Your dream boat: This boat is far off on the horizon, but if I were to imagine, I would envision a powerful 56-foot pilothouse sloop, easily single-handed, with cruising amenities for myself and my wife and room for occasional visits from children, family and friends.

Most memorable experience aboard: The most memorable was the delivery of a Deerfoot 60 with Able Marine owner Ted Cooper. From Trenton, Maine, we sailed across the Gulf of Maine, rounding Cape Elizabeth and into Marblehead Harbor. We had favorable north-northwest breezes and clear night sailing. An abundance of wildlife accompanied us, from bald eagles soaring above Mt. Desert to dolphins, whales and mola mola, to name a few. Day three we headed out of Marblehead into a 25-knot northeast breeze with higher gusts. Fortunately for us we were headed south to Newport, so with full main and a 100 percent blade jib, I drove the Deerfoot down Massachusetts Bay alone on deck while Ted read off the speedo from below (at 16 knots). As we approached the Cape Cod Canal, we converged with a similar-sized sailboat coming from the east. As we got close it became apparent to me that the boat converging was my father’s third and last boat, a McCurdy & Rhodes 61-footer built at Palmer Johnson. What a treat to see. It was the most enjoyable 30-odd hours of sailing I’ve ever done.

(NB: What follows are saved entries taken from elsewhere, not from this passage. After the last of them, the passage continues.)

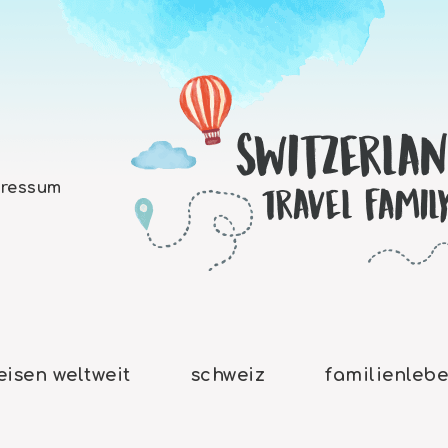
ressum
eisen weltweit
schweiz
familienleb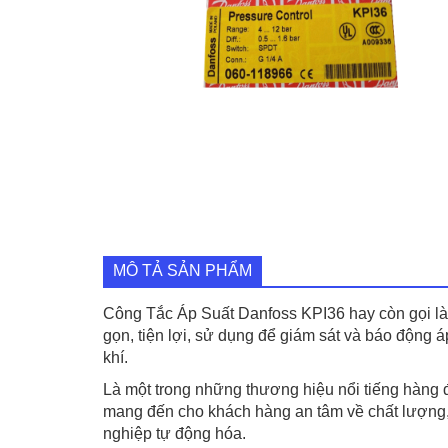
MÔ TẢ SẢN PHẨM
Công Tắc Áp Suất Danfoss KPI36 hay còn gọi là 
gọn, tiện lợi, sử dụng để giám sát và báo động á
khí.
Là một trong những thương hiệu nổi tiếng hàng đ
mang đến cho khách hàng an tâm về chất lượng,
nghiệp tự động hóa.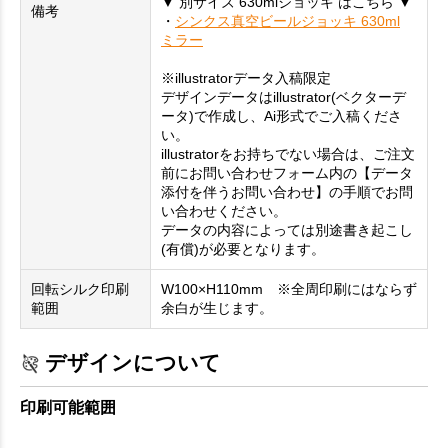
▼ 別サイズ 630mlジョッキ はこちら ▼
備考
・
シンクス真空ビールジョッキ 630ml
ミラー
※illustratorデータ入稿限定
デザインデータはillustrator(ベクターデ
ータ)で作成し、Ai形式でご入稿くださ
い。
illustratorをお持ちでない場合は、ご注文
前にお問い合わせフォーム内の【データ
添付を伴うお問い合わせ】の手順でお問
い合わせください。
データの内容によっては別途書き起こし
(有償)が必要となります。
回転シルク印刷
W100×H110mm ※全周印刷にはならず
範囲
余白が生じます。
デザインについて
印刷可能範囲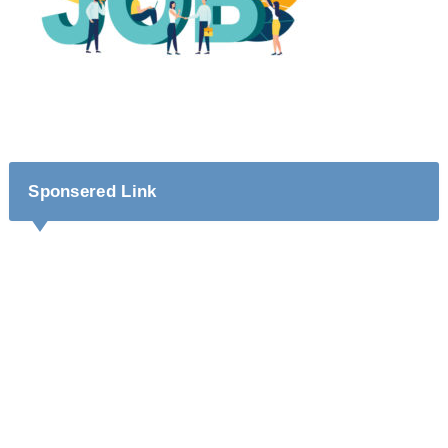
Sponsered Link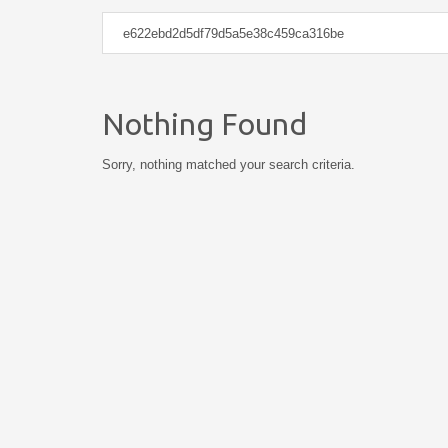
Nothing Found
Sorry, nothing matched your search criteria.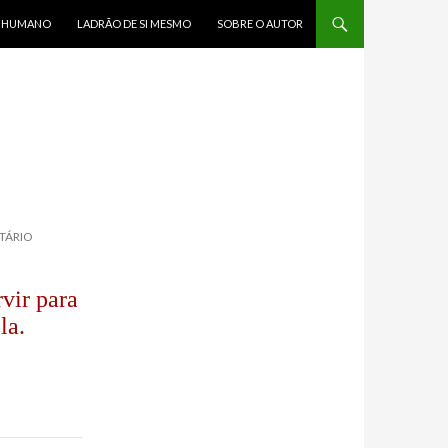
R HUMANO
LADRÃO DE SI MESMO
SOBRE O AUTOR
TÁRIO
vir para
la.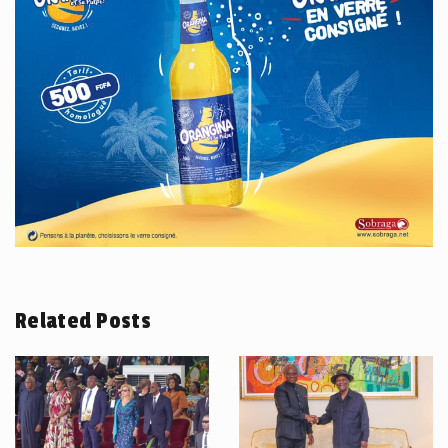
Related Posts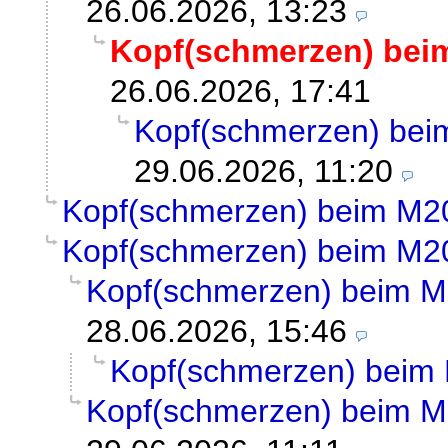
26.06.2026, 13:23
Kopf(schmerzen) bei
26.06.2026, 17:41
Kopf(schmerzen) be
29.06.2026, 11:20
Kopf(schmerzen) beim M2
Kopf(schmerzen) beim M2
Kopf(schmerzen) beim 
28.06.2026, 15:46
Kopf(schmerzen) beim
Kopf(schmerzen) beim 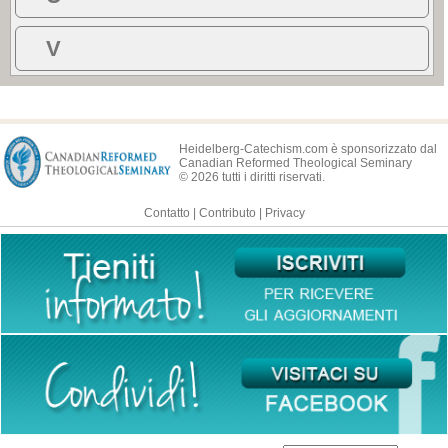
V
Heidelberg-Catechism.com è sponsorizzato dal
Canadian Reformed Theological Seminary
© 2026 tutti i diritti riservati.
Contatto
|
Contributo
|
Privacy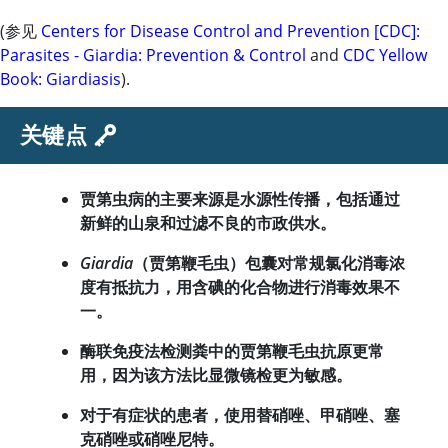
(参见
Centers for Disease Control and Prevention [CDC]:
Parasites - Giardia: Prevention & Control
and
CDC Yellow
Book: Giardiasis
).
关键点
贾第虫病的主要来源是水源性传播，包括通过
新鲜的山泉和过滤不良的市政供水。
Giardia
（贾第鞭毛虫）包囊对常规氯化消毒浓
度有抵抗力，用含碘的化合物进行消毒效果不
一。
酶联免疫法检测粪中的贾第鞭毛虫抗原更常
用，因为该方法比显微镜检更为敏感。
对于有症状的患者，使用替硝唑、甲硝唑、塞
克硝唑或硝唑尼特。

Favorite destination: Abacos, Bahamas.

Favorite nautical book: I read Robin Lee Graham’s Dove as a teenager, and it’s always stuck with me as an inspirational story filled with every emotion, challenge and joy in life.

Favorite nautical cause: I am on the Professional Advisory Committee at The Landing School in Arundel, Maine — the first school of its type to be accredited by the Accrediting Commission of Career Schools and Colleges. It prepares our future boatbuilders, designers and service people for what the marine industry has to offer. I enjoy sharing the knowledge I have accumulated over the years with the students, faculty and other PAC members.

Favorite quote about the sea: I believe this was the title of a Soundings article: “Life’s too short to own an ugly boat.”